Dear God, open the ground and let me drop straight through, she groaned, mortified and red-faced with chagrin!
“Done with that, are we?” Thomas Lakey interposed, taking it from her. “Gone cold, I’m bound, anyway.” He set it on the nearest table for her without missing a beat, allaying her mortification with a sly, man-of-the-world grin.
“Thankee, Mr Lakey,” Bess replied with gratitude.
“Your father is well?” Lakey asked. “Devilish doin’s, for our community. Bearin’ up, is he?”
“He is, sir. He went riding today with my brother.”

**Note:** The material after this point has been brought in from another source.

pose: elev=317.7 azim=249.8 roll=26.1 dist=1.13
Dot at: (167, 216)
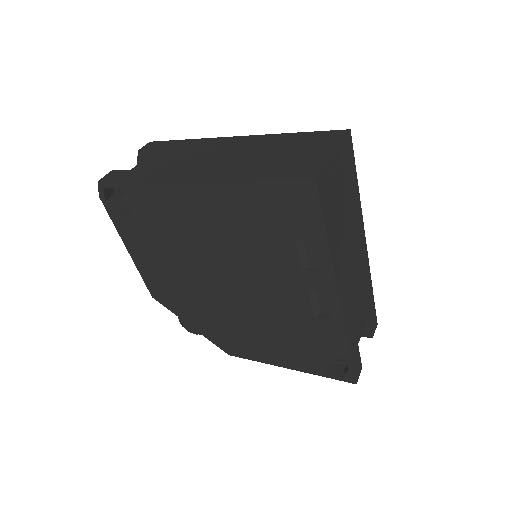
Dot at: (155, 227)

“Ah, that scamp,” Lakey breezed on. “Your brother, I mean, ha! Best thing, to go about one’s business. Grief shouldn’t be fed, else it only waxes fatter. And goes, in time, the more it’s fended off.”
“I would suppose that is true, Mr Lakey,” Bess told him. Thomas Lakey was an elegant gentleman, an emigre from more-worldly Charleston, one who always knew the right words to say, the proper social airs that seemed so far beyond even the best of Wilmington Society. He was garbed in a burgundy velvet coat with a fashionable stand-and-fall collar ofblue broadcloth, edged in black silk, silk-shirted, awash in lace at cuffs and front, with a pale-tan satin waistcoat sprigged with embroidered vines and flowers, “ditto” velvet breeches with white silk stockings, and wine-dark leather shoes with coin-silver buckles. He sported a long, thin, walking stick, now held under a crooked elbow. His wig was a short, side-curled peruke with a be-ribboned queue at the nape of his neck, under a fine beaver tricorne hat edged with gold lace at the brims.
“For a platitude.” Lakey frowned suddenly, making a face at his own statement. “And a deuced old’un, at that. In all seriousness, please express to your father my highest respects, and my deepest sympathies. ’tis only words, an’ words fail us when we try saying somethin’ heartfelt. They all come out soundin’ like old saws.”